● TASK DESCRIPTION
Give the data again exactly as written, skipping any pictures.

● STORED DATA
»»

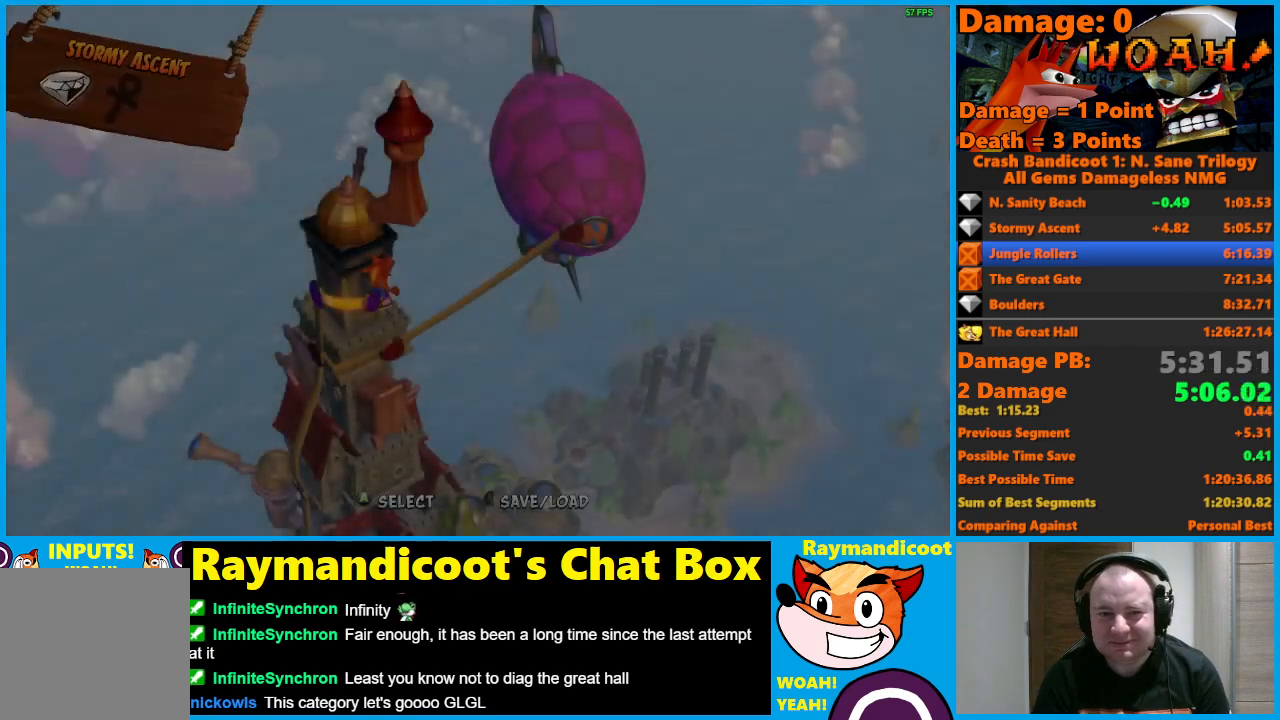
{"buttons": [], "left_stick": "center", "right_stick": "center", "events": [[150, "DPAD_LEFT", "up"], [217, "A", "down"], [333, "A", "up"], [383, "A", "down"], [483, "A", "up"]]}
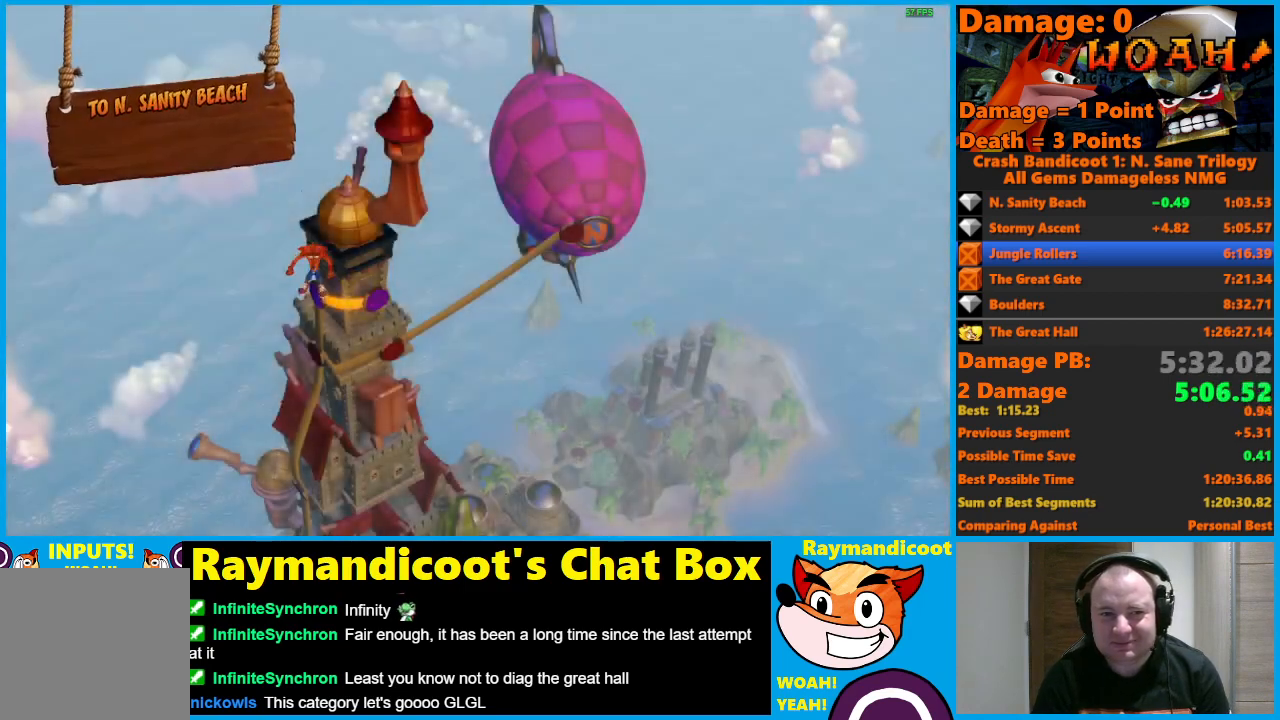
{"buttons": [], "left_stick": "center", "right_stick": "center", "events": [[17, "A", "down"], [150, "A", "up"], [417, "DPAD_RIGHT", "down"], [500, "DPAD_RIGHT", "up"]]}
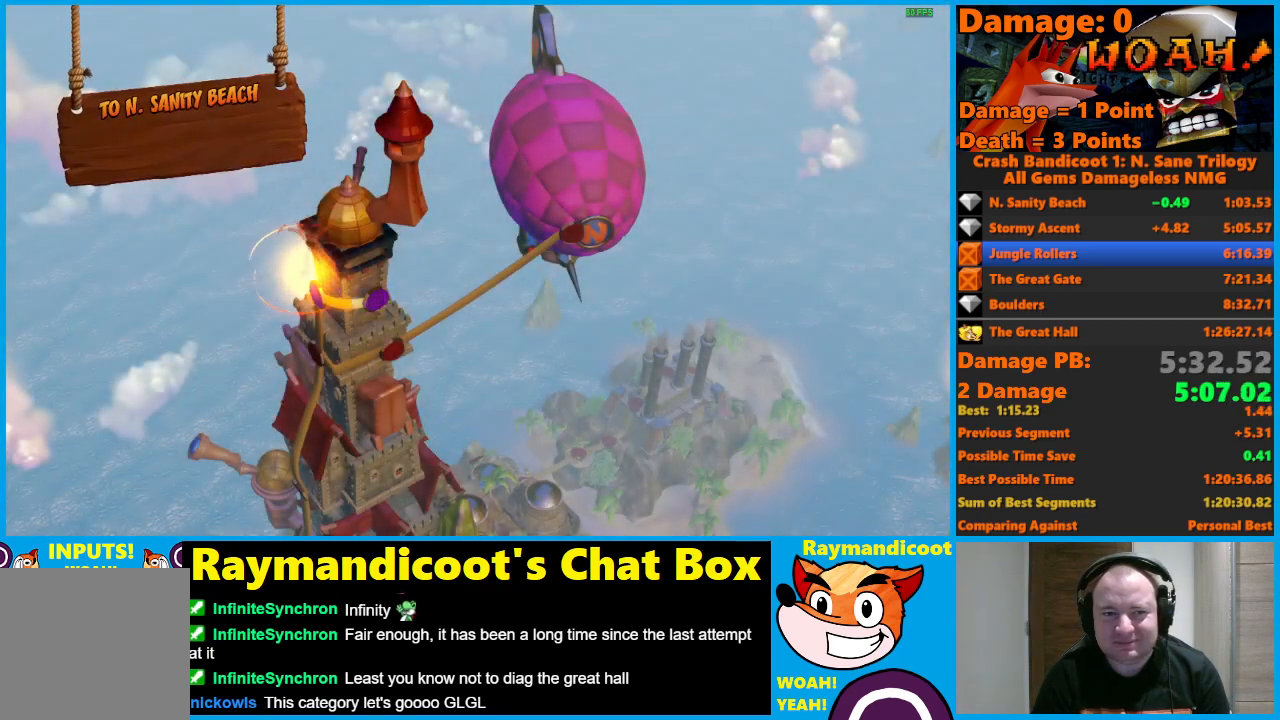
{"buttons": ["DPAD_RIGHT"], "left_stick": "center", "right_stick": "center", "events": [[100, "DPAD_RIGHT", "down"], [200, "DPAD_RIGHT", "up"], [267, "DPAD_RIGHT", "down"], [367, "DPAD_RIGHT", "up"], [433, "DPAD_RIGHT", "down"]]}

««

● REPLY TO THE TASK
{"buttons": [], "left_stick": "center", "right_stick": "center", "events": [[150, "DPAD_LEFT", "up"], [217, "A", "down"], [333, "A", "up"], [383, "A", "down"], [483, "A", "up"]]}
{"buttons": [], "left_stick": "center", "right_stick": "center", "events": [[17, "A", "down"], [150, "A", "up"], [417, "DPAD_RIGHT", "down"], [500, "DPAD_RIGHT", "up"]]}
{"buttons": ["DPAD_RIGHT"], "left_stick": "center", "right_stick": "center", "events": [[100, "DPAD_RIGHT", "down"], [200, "DPAD_RIGHT", "up"], [267, "DPAD_RIGHT", "down"], [367, "DPAD_RIGHT", "up"], [433, "DPAD_RIGHT", "down"]]}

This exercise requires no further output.